## [SOURCE TEXT]
Even when events went completely off the rails, he did not seem to mind, so long as they produced good television. Trump made no attempt to shut down Kanye West’s wacky, profanity-laden soliloquy when the two men met in the autumn of 2018, surely the first time in broadcast history that the word ‘motherfucker’ was caught on camera in the Oval Office. Trump liked what he was hearing. Kanye, who turned up wearing a Make America Great Again cap, said his headgear made him ‘feel like Superman’.
As for the revolving-door turnover of his administration, it constantly introduced new characters into the mix. The only problem was when new cast members eclipsed the lead. It helped explain why Anthony ‘The Mooch’ Scaramucci lasted such a short time as the White House communications director, those ten glorious profanity-filled days in July 2017. Even The Mooch’s protestations in an infamous New Yorker interview that he did not have a ticket on himself – ‘I’m not Steve Bannon, I’m not trying to suck my own cock’ – failed to save him.4
Mark Burnett, the producer of The Apprentice, was not much of a fan of the term ‘reality show’ to describe his genre of programming. Instead, he preferred the word ‘dramality’. This neologism applied also to the Trump presidency.
The style of his presidency found a parallel in those trashy daytime talk shows where the aim was to stoke controversy, engineer confrontations, conjure up dramatic surprises and appeal to the basest elements of a screaming audience baying for sensation and sometimes even blood. Fist fights always got the best ratings. Trump cast himself not as the on-screen referee, the arbiter of these disputes, but rather as the central combatant: the thrower of the punches, the deliverer of the most insults and the perpetual victim.
Watching television was almost as central to his presidency as appearing on it. TV was so often the motor for his rage, his Twitter tirades, his abrupt changes in policy, his foreign policy. Trump, who described the digital video recorder TiVo as ‘one of the greatest inventions of all time’, was thought to consume at least five hours of television each day, starting each morning at about 5.30 with his favourite show, Fox and Friends, and other cable shows less to his liking, such as MSNBC’s breakfast offering Morning Joe – ‘Morning Joke’, he called it.
As a candidate, he admitted TV was a primary source of information. ‘Well, I watch the shows,’ he told Chuck Todd of Meet the Press, who asked from whom he got military advice. As president, it became clear his tweets came in real-time response to segments on Fox News and other cable channels. In a six-month period between the summer of 2018 and the following spring, Media Matters chronicled more than 200 instances where Trump passed on information gleaned from Fox News to his followers on Twitter. ‘There is no strategy to Trump’s Twitter feed,’ wrote the journalist Matthew Gertz, who chronicled his tweets. ‘He is not trying to distract the media. He is being distracted.’5
Foreign diplomats quickly grasped that booking themselves on his favourite shows was the most effective way of putting a word in his ear. The then British Foreign Secretary Boris Johnson adopted this ‘audience of one’ strategy in a last-ditch attempt to persuade Trump against pulling out of the Iran nuclear deal, appearing on Fox and Friends and also, as a back-up, Morning Joe. In one interview, Johnson suggested Trump should be a contender for the Nobel Peace Prize for his nuclear diplomacy on the Korean peninsula, an attempt to massage his ego if he couldn’t physically shake his hand.

## [INSTRUCTIONS FOR THE TASK]
Please continue the passage above on Trump's presidency and television, picking up after its final sentence.

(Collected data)

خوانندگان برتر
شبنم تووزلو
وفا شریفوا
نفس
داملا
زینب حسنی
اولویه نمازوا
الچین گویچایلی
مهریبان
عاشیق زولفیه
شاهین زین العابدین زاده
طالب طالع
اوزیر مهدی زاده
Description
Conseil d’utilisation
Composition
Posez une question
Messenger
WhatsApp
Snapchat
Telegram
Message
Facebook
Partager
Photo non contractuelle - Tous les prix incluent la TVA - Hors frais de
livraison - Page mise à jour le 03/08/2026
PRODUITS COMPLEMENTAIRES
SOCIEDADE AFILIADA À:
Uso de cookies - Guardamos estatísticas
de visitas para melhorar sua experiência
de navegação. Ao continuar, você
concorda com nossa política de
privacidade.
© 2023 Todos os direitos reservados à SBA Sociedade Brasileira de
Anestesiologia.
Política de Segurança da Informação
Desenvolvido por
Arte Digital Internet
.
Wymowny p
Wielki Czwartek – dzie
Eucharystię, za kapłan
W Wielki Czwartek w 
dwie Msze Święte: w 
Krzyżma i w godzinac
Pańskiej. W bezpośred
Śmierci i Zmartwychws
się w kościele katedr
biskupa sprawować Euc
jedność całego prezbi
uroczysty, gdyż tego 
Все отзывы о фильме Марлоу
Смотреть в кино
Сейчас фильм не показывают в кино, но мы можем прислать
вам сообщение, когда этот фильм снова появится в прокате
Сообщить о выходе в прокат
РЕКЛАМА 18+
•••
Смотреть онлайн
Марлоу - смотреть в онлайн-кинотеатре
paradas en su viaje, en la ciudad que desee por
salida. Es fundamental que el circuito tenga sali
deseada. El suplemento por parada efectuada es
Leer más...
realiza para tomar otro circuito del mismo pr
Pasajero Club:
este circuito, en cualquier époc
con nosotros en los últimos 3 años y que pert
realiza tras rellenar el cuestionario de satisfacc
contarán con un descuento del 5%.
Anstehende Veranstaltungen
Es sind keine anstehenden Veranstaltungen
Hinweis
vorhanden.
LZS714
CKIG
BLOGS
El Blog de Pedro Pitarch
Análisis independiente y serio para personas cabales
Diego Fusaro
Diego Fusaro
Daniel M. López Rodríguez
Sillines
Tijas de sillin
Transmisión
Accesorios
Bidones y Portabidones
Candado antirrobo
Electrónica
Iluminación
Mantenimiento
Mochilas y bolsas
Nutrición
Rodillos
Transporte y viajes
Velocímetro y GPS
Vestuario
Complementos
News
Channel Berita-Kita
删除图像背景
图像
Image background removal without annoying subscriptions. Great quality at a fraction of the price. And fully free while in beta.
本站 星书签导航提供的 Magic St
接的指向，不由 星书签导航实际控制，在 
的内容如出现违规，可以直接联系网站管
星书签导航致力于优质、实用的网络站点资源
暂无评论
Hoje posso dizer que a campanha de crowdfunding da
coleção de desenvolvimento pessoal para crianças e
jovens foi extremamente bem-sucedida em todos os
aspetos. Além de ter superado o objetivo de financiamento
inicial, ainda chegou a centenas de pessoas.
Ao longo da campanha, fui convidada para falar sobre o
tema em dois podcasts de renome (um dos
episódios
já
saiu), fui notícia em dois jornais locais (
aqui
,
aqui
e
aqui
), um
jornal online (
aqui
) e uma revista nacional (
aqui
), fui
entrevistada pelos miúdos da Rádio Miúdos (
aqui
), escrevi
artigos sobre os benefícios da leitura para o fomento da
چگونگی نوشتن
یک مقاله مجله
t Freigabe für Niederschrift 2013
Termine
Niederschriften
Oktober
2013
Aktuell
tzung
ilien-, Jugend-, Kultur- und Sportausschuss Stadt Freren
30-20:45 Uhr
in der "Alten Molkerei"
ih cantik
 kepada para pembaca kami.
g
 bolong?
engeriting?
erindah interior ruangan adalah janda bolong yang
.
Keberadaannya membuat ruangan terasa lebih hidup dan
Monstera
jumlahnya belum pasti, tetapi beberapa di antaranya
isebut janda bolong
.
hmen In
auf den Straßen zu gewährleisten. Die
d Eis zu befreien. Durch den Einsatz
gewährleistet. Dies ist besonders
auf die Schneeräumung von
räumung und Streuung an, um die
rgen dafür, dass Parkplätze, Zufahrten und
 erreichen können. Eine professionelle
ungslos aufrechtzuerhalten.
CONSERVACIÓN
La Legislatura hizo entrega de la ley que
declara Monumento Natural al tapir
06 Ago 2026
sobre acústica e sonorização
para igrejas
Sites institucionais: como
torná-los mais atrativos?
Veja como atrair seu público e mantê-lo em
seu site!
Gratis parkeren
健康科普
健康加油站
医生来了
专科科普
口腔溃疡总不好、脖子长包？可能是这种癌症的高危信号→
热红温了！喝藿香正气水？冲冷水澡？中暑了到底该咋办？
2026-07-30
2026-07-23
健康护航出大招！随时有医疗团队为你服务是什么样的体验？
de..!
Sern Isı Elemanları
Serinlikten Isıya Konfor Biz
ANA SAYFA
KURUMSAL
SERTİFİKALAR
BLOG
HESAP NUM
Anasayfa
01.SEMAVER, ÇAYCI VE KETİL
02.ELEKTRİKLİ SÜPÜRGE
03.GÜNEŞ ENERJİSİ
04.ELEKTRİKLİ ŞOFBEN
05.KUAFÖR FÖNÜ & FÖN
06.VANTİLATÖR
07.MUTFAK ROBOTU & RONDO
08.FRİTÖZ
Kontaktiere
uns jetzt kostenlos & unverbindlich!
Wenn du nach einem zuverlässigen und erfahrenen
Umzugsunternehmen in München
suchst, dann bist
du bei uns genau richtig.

## [OUTPUT FOR THIS TASK]
Trump’s response to some of the landmark moments of his presidency, such as the Brett Kavanaugh confirmation hearings, was often as a viewer. After mocking Kavanaugh’s accuser, Christine Blasey Ford, at one of his rallies in Mississippi, he told reporters he found her televised testimony ‘very compelling and she looks like a very fine woman’. Her performance on television had seemingly impressed him. When US Special Forces hunted down Abu Bakr al-Baghdadi, the leader of Islamic State, Trump described the video feed he watched near the Situation Room as ‘something really amazing to see’, and likened it to ‘watching a movie’.
To highlight the primacy of television is not to diminish the importance to the Trump presidency of Twitter. It was through the combination of television and Twitter that Donald Trump achieved his omnipresence. It enabled him to replicate the kind of total media saturation he achieved during the campaign. Twitter gave him a platform to bypass and attack the media, needle Democrats, shame corporations, taunt foreign enemies and allies, disparage dissident Republicans and even sack members of his own administration. Rather than saying ‘You’re fired!’ in person, Trump did it digitally. Rex Tillerson found out he had been dismissed while he was on the toilet.
Ceaselessly we were witnesses to this presidential psychodrama, and the round-the-clock availability of Twitter meant that it played out almost every waking hour of almost every day. ‘It’s morning again in America’ took on a new connotation: rolling over in bed, picking up a smartphone and seeing who Trump had decided to vilify or smear in his latest pre-dawn attack.
It was commonplace to say that Twitter was to Trump what television was to JFK and radio to Franklin Delano Roosevelt. But it was his means of expression more than just his use of a new medium that was so norm-shattering. Back in the early ’60s, televised press conferences showcased Kennedy’s wit, élan and self-deprecation. Roosevelt’s fireside chats soothed a nation traumatised by the Great Depression. Trump’s Twitter tirades, by contrast, created a sense of perpetual crisis and anxiety, and showed how the White House was hostage to the whims and temper of its occupant. To many of his supporters, however, it offered ALL CAPS proof that he was carrying out the job they hired him to do.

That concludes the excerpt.